# Free Permanent house



## NDhunter7 (Dec 28, 2006)

I have an 8x14 Permanent ice house that i want to place on a lake around jamestown, most likely spiritwood. I drive a small suv so i have no problem getting the house around on the roads, but on and off the lake is a different story.
I would be happy to give anyone a key to the house who can get my house on and off the lake. Contact me if interested.
Thanks 
Dustin


----------



## worktosurvive hunttolive (Dec 28, 2008)

got any pics of this free house????


----------



## NDhunter7 (Dec 28, 2006)

i can have them by easter if anyone is interested


----------



## hunt4P&amp;Y (Sep 23, 2004)

Good luck getting it on the ice this year! :beer:


----------



## NDhunter7 (Dec 28, 2006)

I did not do it this year for obvious reasons.... so this would be for next year.


----------



## worktosurvive hunttolive (Dec 28, 2008)

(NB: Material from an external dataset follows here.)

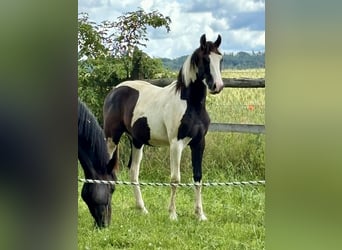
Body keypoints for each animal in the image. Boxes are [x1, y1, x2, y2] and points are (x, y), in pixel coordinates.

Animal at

i would like to see this house that i would help get off so i know that i just not a ran down old looking thing.


----------



## NDhunter7 (Dec 28, 2006)

i got pics sent to me so pm me your email address if interested and i can email them to you


----------



## NDhunter7 (Dec 28, 2006)

the house was buit last year and has never been used


----------